-- SUPPLIED DATA follows --
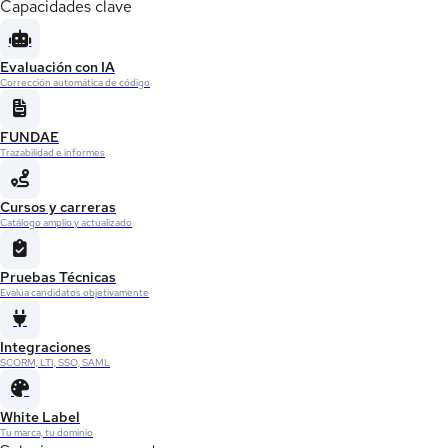
Capacidades clave
Evaluación con IA
Corrección automática de código
FUNDAE
Trazabilidad e informes
Cursos y carreras
Catálogo amplio y actualizado
Pruebas Técnicas
Evalúa candidatos objetivamente
Integraciones
SCORM, LTI, SSO, SAML
White Label
Tu marca, tu dominio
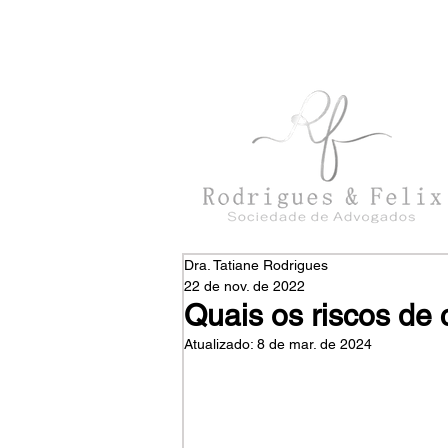
con
tato@rodriguesefelix.adv.br
Dra. Tatiane Rodrigues
22 de nov. de 2022
Quais os riscos de
Atualizado:
8 de mar. de 2024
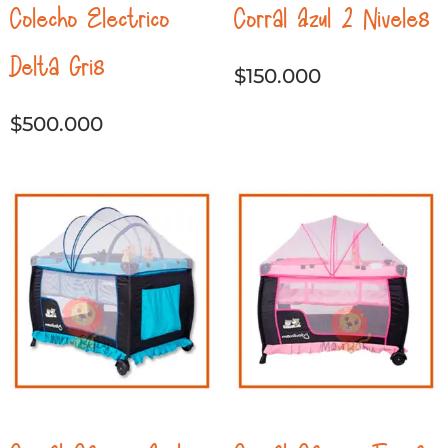
Colecho Electrico
Corral Azul 2 Niveles
Delta Gris
$
150.000
$
500.000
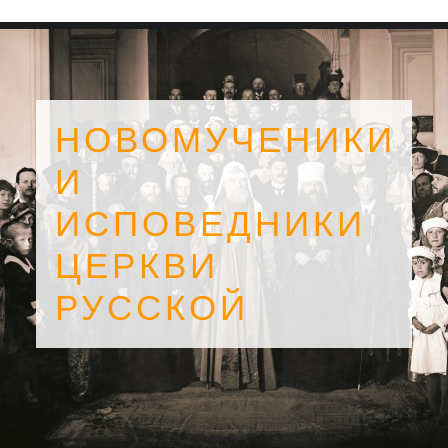
НОВОМУЧЕНИКИ
И
ИСПОВЕДНИКИ
ЦЕРКВИ
РУССКОЙ
SEARCH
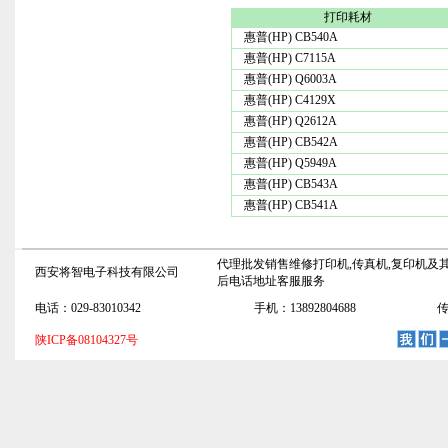
打印耗材
惠普(HP) CB540A
惠普(HP) C7115A
惠普(HP) Q6003A
惠普(HP) C4129X
惠普(HP) Q2612A
惠普(HP) CB542A
惠普(HP) Q5949A
惠普(HP) CB543A
惠普(HP) CB541A
代理批发销售维修打印机,传真机,复印机及其
西安将智电子科技有限公司
后电话地址客服服务
电话：029-83010342
手机：13892804688
传
陕ICP备08104327号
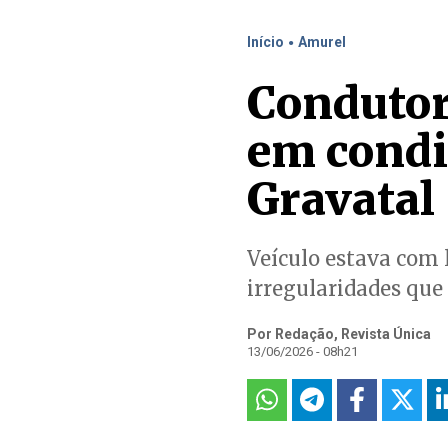
.
Início
Amurel
Condutor
em condi
Gravatal
Veículo estava com 
irregularidades qu
Por Redação, Revista Única
13/06/2026 - 08h21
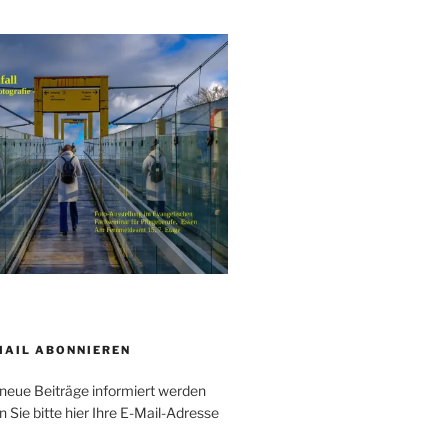
MAIL ABONNIEREN
neue Beiträge informiert werden
Sie bitte hier Ihre E-Mail-Adresse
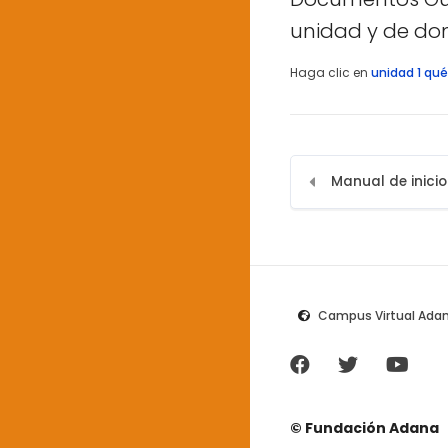
unidad y de don
Haga clic en
unidad 1 qué
Campus Virtual Ada
© Fundación Adana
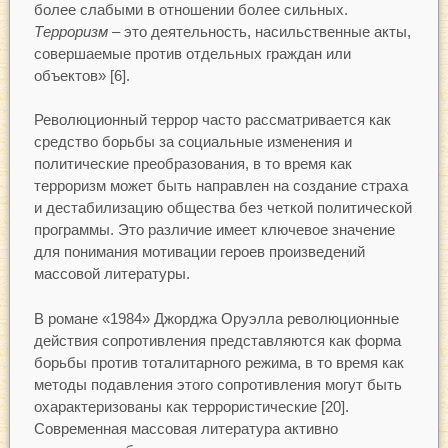
более слабыми в отношении более сильных.
Терроризм
– это деятельность, насильственные акты,
совершаемые против отдельных граждан или
объектов» [6].
Революционный террор часто рассматривается как
средство борьбы за социальные изменения и
политические преобразования, в то время как
терроризм может быть направлен на создание страха
и дестабилизацию общества без четкой политической
программы. Это различие имеет ключевое значение
для понимания мотивации героев произведений
массовой литературы.
В романе «1984» Джорджа Оруэлла революционные
действия сопротивления представляются как форма
борьбы против тоталитарного режима, в то время как
методы подавления этого сопротивления могут быть
охарактеризованы как террористические [20].
Современная массовая литература активно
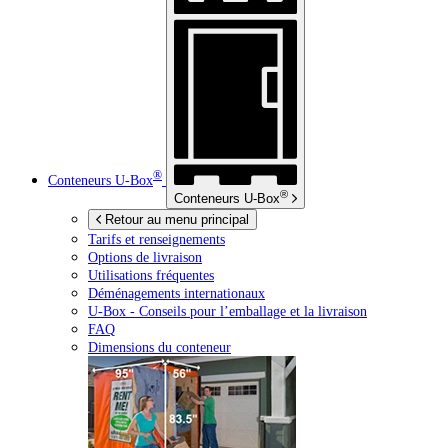
®
Conteneurs
U-Box
®
Conteneurs
U-Box
Retour au menu principal
Tarifs et renseignements
Options de livraison
Utilisations fréquentes
Déménagements internationaux
U-Box -
Conseils pour l’emballage et la livraison
FAQ
Dimensions du conteneur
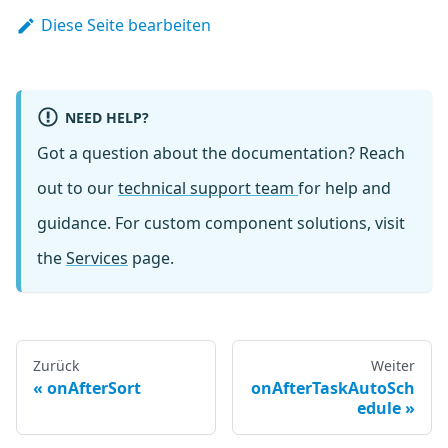
Diese Seite bearbeiten
NEED HELP?
Got a question about the documentation? Reach
out to our
technical support team
for help and
guidance. For custom component solutions, visit
the
Services
page.
Zurück
Weiter
onAfterSort
onAfterTaskAutoSch
edule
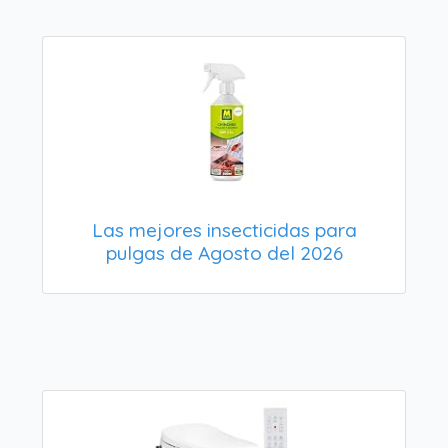
Las mejores insecticidas para
pulgas de Agosto del 2026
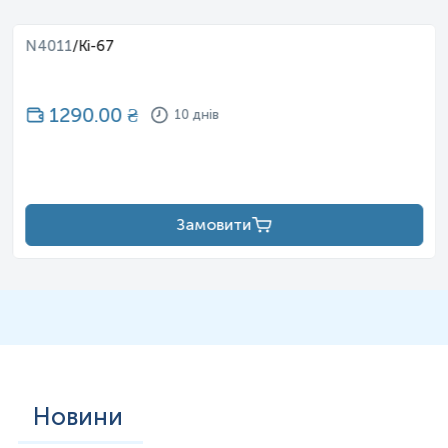
N4011
/
Ki-67
1290.00
₴
10 днів
Замовити
Новини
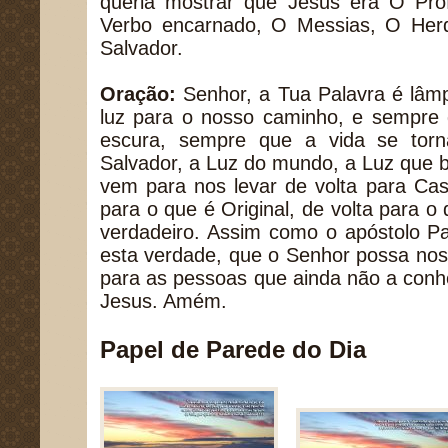
queria mostrar que Jesus era O Pro
Verbo encarnado, O Messias, O Her
Salvador.
Oração:
Senhor, a Tua Palavra é lâm
luz para o nosso caminho, e sempre 
escura, sempre que a vida se torn
Salvador, a Luz do mundo, a Luz que b
vem para nos levar de volta para Cas
para o que é Original, de volta para o
verdadeiro. Assim como o apóstolo Pa
esta verdade, que o Senhor possa nos
para as pessoas que ainda não a con
Jesus. Amém.
Papel de Parede do Dia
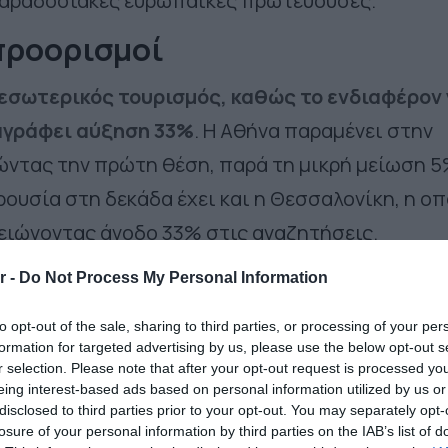
 παραδοσιακές ευρωπαϊκές πρωτεύουσες.
προορισμοί
 εσωτερικός τουρισμός, καθώς το ενδιαφέρον 
αγράφει αύξηση 33%
. Η Αθήνα παραμένει στην
ντας την πρώτη θέση, παρά τη μικρή μείωση 
ρουσία στη δεκάδα έχει και η Θεσσαλονίκη, η οπ
μειώνοντας άνοδο 33% στις αναζητήσεις.
τους
δέκα δημοφιλέστερους προορισμούς
r -
Do Not Process My Personal Information
βρίσκεται στην όγδοη θέση, με εντυπωσιακή άν
to opt-out of the sale, sharing to third parties, or processing of your per
αυτή αποτυπώνει τη στροφή αρκετών ταξιδιωτώ
formation for targeted advertising by us, please use the below opt-out s
r selection. Please note that after your opt-out request is processed y
 εύκολα προσβάσιμες αποδράσεις εντός Ελλάδας.
eing interest-based ads based on personal information utilized by us or
disclosed to third parties prior to your opt-out. You may separately opt-
 Χανίων, με αύξηση 13%, επιβεβαιώνοντας τη
losure of your personal information by third parties on the IAB’s list of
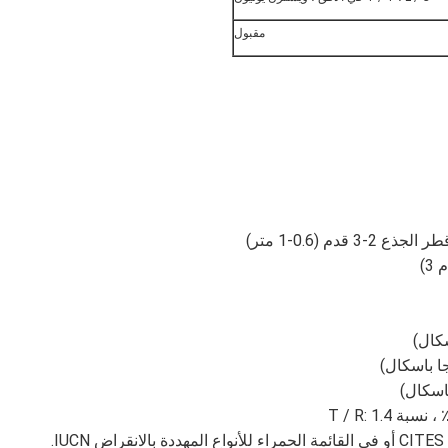
مقبول
.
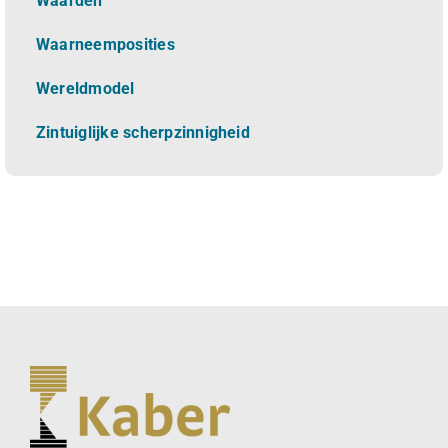
Waarden
Waarneemposities
Wereldmodel
Zintuiglijke scherpzinnigheid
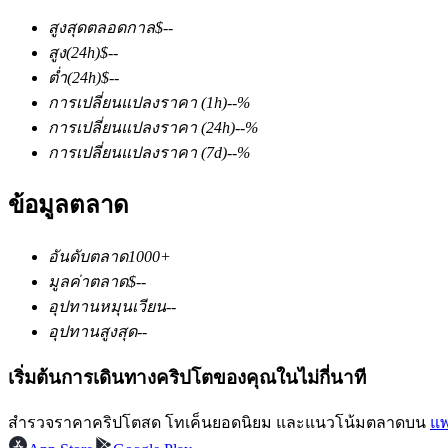
สูงสุดตลอดกาล
$
--
สูง
(24h)
$
--
ต่ำ
(24h)
$
--
การเปลี่ยนแปลงราคา
(1h)
--
%
การเปลี่ยนแปลงราคา
(24h)
--
%
การเปลี่ยนแปลงราคา
(7d)
--
%
ฟิวเจอร์ส COIN-M
ข้อมูลตลาด
ฟิวเจอร์สสกุลเงินดิจิทัล
อันดับตลาด
1000+
TradFi
มูลค่าตลาด
$
--
อุปทานหมุนเวียน
--
อนุพันธ์ของหุ้น ฟอเร็กซ์ โลหะมีค่า และสินค้าโภคภัณฑ์
อุปทานสูงสุด
--
เริ่มต้นการเดินทางคริปโตของคุณในไม่กี่นาที
สำรวจราคาคริปโตสด โทเค็นยอดนิยม และแนวโน้มตลาดบน
แพ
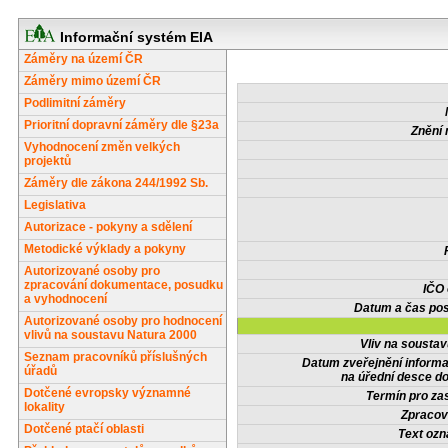
Informační systém EIA
Záměry na území ČR
Záměry mimo území ČR
Podlimitní záměry
Prioritní dopravní záměry dle §23a
Znění 
Vyhodnocení změn velkých
projektů
Záměry dle zákona 244/1992 Sb.
Legislativa
Autorizace - pokyny a sdělení
Metodické výklady a pokyny
Autorizované osoby pro
zpracování dokumentace, posudku
IČO
a vyhodnocení
Datum a čas pos
Autorizované osoby pro hodnocení
vlivů na soustavu Natura 2000
Vliv na sousta
Seznam pracovníků příslušných
Datum zveřejnění inform
úřadů
na úřední desce do
Dotčené evropsky významné
Termín pro zas
lokality
Zpracov
Dotčené ptačí oblasti
Text oz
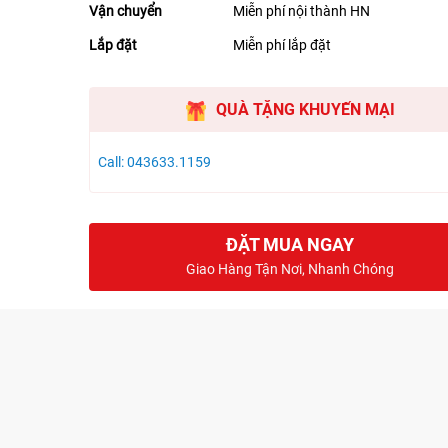
Vận chuyển
Miễn phí nội thành HN
Lắp đặt
Miễn phí lắp đặt
QUÀ TẶNG KHUYẾN MẠI
Call: 043633.1159
ĐẶT MUA NGAY
Giao Hàng Tận Nơi, Nhanh Chóng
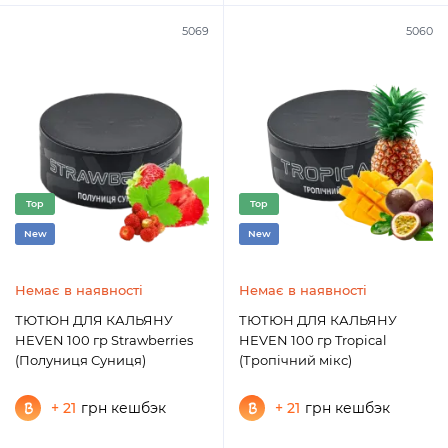
5069
5060
Top
Top
New
New
Немає в наявності
Немає в наявності
ТЮТЮН ДЛЯ КАЛЬЯНУ
ТЮТЮН ДЛЯ КАЛЬЯНУ
HEVEN 100 гр Strawberries
HEVEN 100 гр Tropical
(Полуниця Суниця)
(Тропічний мікс)
+ 21
грн кешбэк
+ 21
грн кешбэк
-- SUPPLIED DATA concluded --
→ WHAT THE EXERCISE ASKS: Can you print, character for character, the lines starting at the one containing "Informační systém EIA" and ending at the one containing "Seznam pracovníků příslušných", with both of those lines included?

→ OUTPUT OF THE EXERCISE:
Informační systém EIA
Záměry na území ČR
Záměry mimo území ČR
Podlimitní záměry
Prioritní dopravní záměry dle §23a
Znění 
Vyhodnocení změn velkých
projektů
Záměry dle zákona 244/1992 Sb.
Legislativa
Autorizace - pokyny a sdělení
Metodické výklady a pokyny
Autorizované osoby pro
zpracování dokumentace, posudku
IČO
a vyhodnocení
Datum a čas pos
Autorizované osoby pro hodnocení
vlivů na soustavu Natura 2000
Vliv na sousta
Seznam pracovníků příslušných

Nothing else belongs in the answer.